Hello there, couch potato pancakes! Today on Kveller’s Jewish TV Club, I’d like to talk about… Hitler. Haha, what a fun and silly topic, am I right? Just a little light pre-Shabbat entertainment for you about history’s most virulent antisemite!
But in all seriousness (or lack of seriousness?), making comedy about Hitler is now a longstanding tradition. Charlie Chaplin started it back in 1940 (and some would argue, no Hitler impersonation had topped his since), Mel Brooks gave us a Hitler rap and Taika Waititi paid tribute to them both with his impression in “Jojo Rabbit.” But since this is TV club, our real question is: Can you make a sitcom about Adolf Hitler?
That’s not actually a rhetorical question. You can, and someone has, and it is called (truly, truly) “Heil Honey I’m Home!”

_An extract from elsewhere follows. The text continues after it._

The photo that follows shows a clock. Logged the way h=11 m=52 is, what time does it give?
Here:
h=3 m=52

“Heil Honey I’m Home!” is not only a sitcom in which Hitler and Eva Braun are the main characters, it also has Jewish representation and — I must praise this — it is authentic Jewish representation. Not because producers thought about that kind of thing back in 1990 when this show was made, but because when two Jewish actors were offered the roles of Hitler and Eva, they were like, “Eeeeeeeh, we think we’d like to play the Jewish next-door neighbors instead.”
That’s right, in very classic American sitcom style — the show was British, but it wanted to pay tribute to the classic 1950s American sitcom, and took that quite seriously, making the actors speak with an American accent — Hitler and Eva have pesky and meddling next-door neighbors, a Jewish family called the Goldensteins (of course). Caroline Gruber (who, fun fact, is the mother of Marisa Abela, who plays Amy Winehouse in the new biopic “Back to Black”) plays wife Rosa, and was apparently told that she didn’t “look Jewish” when being cast for the role (fun!) but won producers over nevertheless. Actor Gareth Marks plays her husband, Arny, and even got the blessing to play the role from his father, renowned British Jewish comic Alfred Marks.

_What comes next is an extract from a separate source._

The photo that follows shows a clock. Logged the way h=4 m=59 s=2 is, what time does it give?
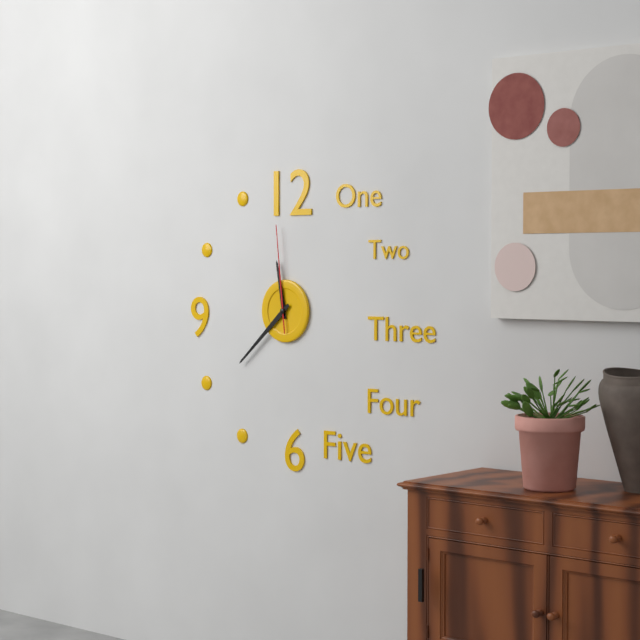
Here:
h=11 m=38 s=59
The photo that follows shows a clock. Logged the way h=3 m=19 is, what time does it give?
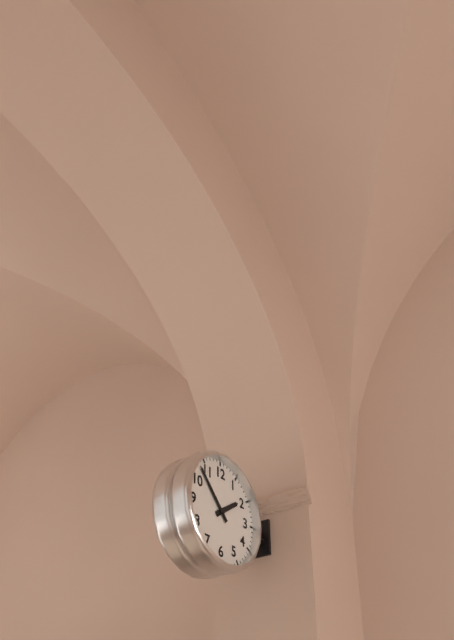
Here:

“My thinking was, how do you deal with a bully? There’s an argument that it’s equally good to destroy him once and for all by turning him into a joke,” Geoff Atkinson, the showrunner, told BBC in 2020 about the show’s raison-d’etre. And yet watching the one episode you can stream of the show, mostly, I have to say, Hitler comes across as kind of… adorable? That’s probably because Atkinson took a model that really is known for making even the most unlikable character sympathetic (think Archie Bunker) and copied and pasted the world’s most notorious couple into it.
In case you haven’t gotten this yet, “Heil Honey” was not a success. Only one episode of the show, the pilot, actually aired, and the rest of the episodes of the first season have never been screened. A lot of the backlash to the show was, understandably I suppose, from people who never watched it. A sitcom about Hitler is generally just a crass premise. But watching its first episode, in which the Goldensteins crash a dinner with Neville Chamberlain and even start a conga line, I think its foil is that it’s just not very good.
It simultaneously does too much without doing enough. It doesn’t really deeply engage with the subject matter beyond the superficiality of punny punchline jokes and historical references (at least not in its first episode) and so it can’t really justify its subversive undertaking. The Goldensteins’ Jewish identity did not even get mentioned. Instead, the man responsible for the biggest mass killing of Jews offered them his best Schnapps.
Take, for example, the animated title sequence: With a cutesy American tune playing in the background, we see Eva Braun burning a dish on the stove as gray smoke fills the screen. There’s something so viscerally awful about it when you think about concentration camps and the crematoriums, and yet it seemed nobody was there to say, “Aaah, actually, maybe this is a FRIGGIN HORRIFIC IDEA!! THERE’S A LITERAL OVEN IN THIS TITLE SEQUENCE!!! HELLO!!!”
The thing about “Heil Honey” that’s perhaps most dumbfounding is that it wasn’t nixed because of outrage from the Jewish community. It wasn’t the fact that Hayim Pinner, the secretary general of the Board of Deputies of British Jews, called the show's premise "very distasteful and even offensive” that did it. It wasn’t a scathing LA Times article that mocked the British Satellite Broadcasting for constantly touting the show’s one Jewish writer as "American Jewish Writer Paul Wayne."
It was canceled because Rupert Murdoch’s Sky TV took over the BSB and halted the show’s production midway through shooting its first season. So basically, just bureaucracy. And so, episodes like “Hitler in the Closet,” “A Close Shave for Adolf” and “Eva’s New Shelves” were relegated to the annals of TV history, without anyone having ever watched them. And I can’t help but think that, well, maybe that’s for the best.
Funnily enough, Atkinson and others on the show did consider making it more meta and reminiscent of “The Producers,” having it be a show about a show about Hitler, in which the actors comment on their feelings about the scenes a la “The Office.” I think that would’ve actually made a more compelling and self-aware show.
Luckily, “Heil Honey I’m Home!” is not the only TV show that attempted to give us subversive portrayals of Hitler, and some of them were actually incredible and legitimately funny. But that’s for another edition of Jewish TV Club.
In the meantime, let us know in the comments if you would watch “Heil Honey I’m Home!”
The things I learn on the interwebs!
Thanks for this fascinating slice of TV history I had no idea existed. And no, I don't need to watch it, I trust you completely. Who would have thunk that Rupert Murdoch's involvement in something might have been a net positive?
The whole time I was just thinking about the producers. Didn’t they know this was the worst idea ever?